Details of the house match videos Bigley appeared in during his captivity, including writing on the walls and being held in a chicken-wire cage.

The house also contained shackles and handcuffs.

Based on the evidence, "U.S. intelligence experts believe it is the house, but are not 100 percent sure," Arraf reported.

The Islamic militant group Unification and Jihad claimed to have kidnapped the men.

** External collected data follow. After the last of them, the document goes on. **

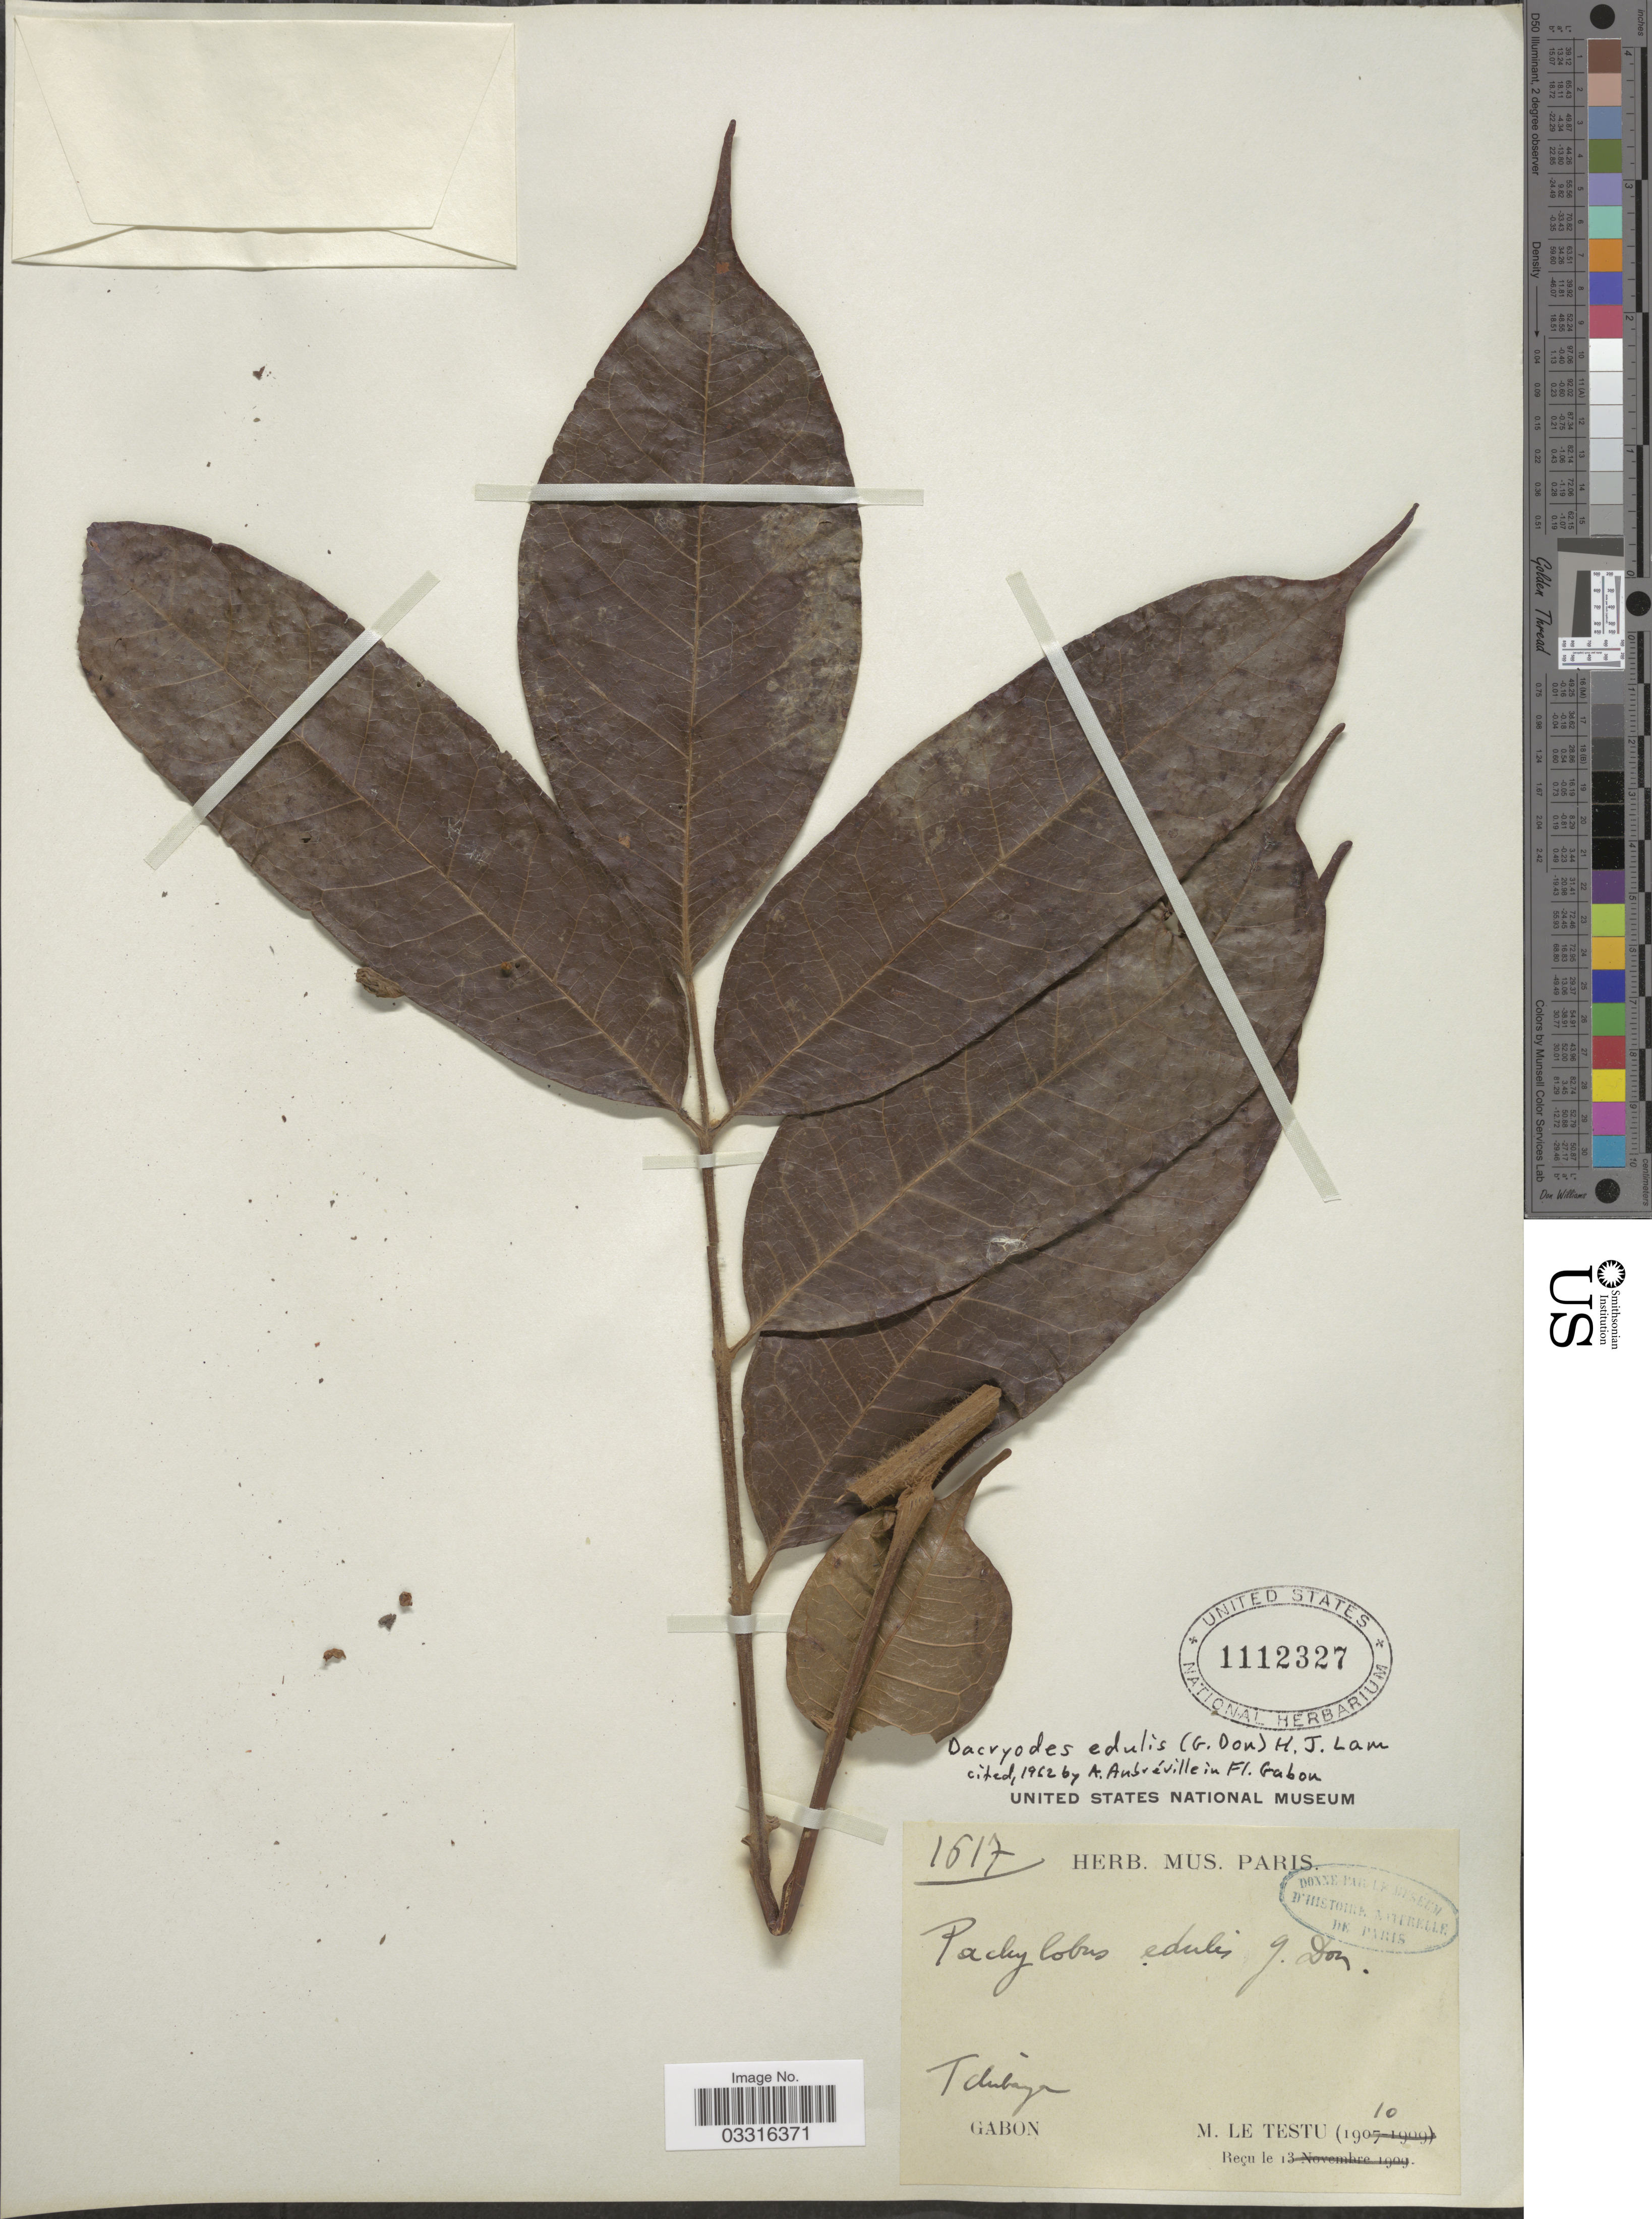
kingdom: Plantae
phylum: Tracheophyta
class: Magnoliopsida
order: Sapindales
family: Burseraceae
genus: Dacryodes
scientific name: Dacryodes edulis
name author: (G. Don) H.J. Lam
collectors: M. Le Testu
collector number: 1617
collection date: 1910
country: Gabon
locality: Tchibanga.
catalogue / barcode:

It claims allegiance to terrorist mastermind Abu Musab al-Zarqawi and al Qaeda.

U.S. and Iraqi troops have been conducting door-to-door searches in the area following a major offensive in Falluja -- a militant Sunni stronghold -- which began earlier in November.

The raids have uncovered what appear to be an abandoned safe house, a bomb-making factory and weapons caches used by insurgents with ties to both al Qaeda and al-Zarqawi.

U.S. officials believe Bigley was beheaded by his captors after an escape attempt, U.S. and diplomatic sources have told CNN.

They would not explain how they came to that conclusion but added that other people may have been killed -- possibly some of the captors who may have tried to help Bigley, or other hostages being held by the same group.

Al-Zarqawi's group had demanded the release of all female Iraqi prisoners, however, the International Committee of the Red Cross has insisted that Britain was not holding any women in Iraq.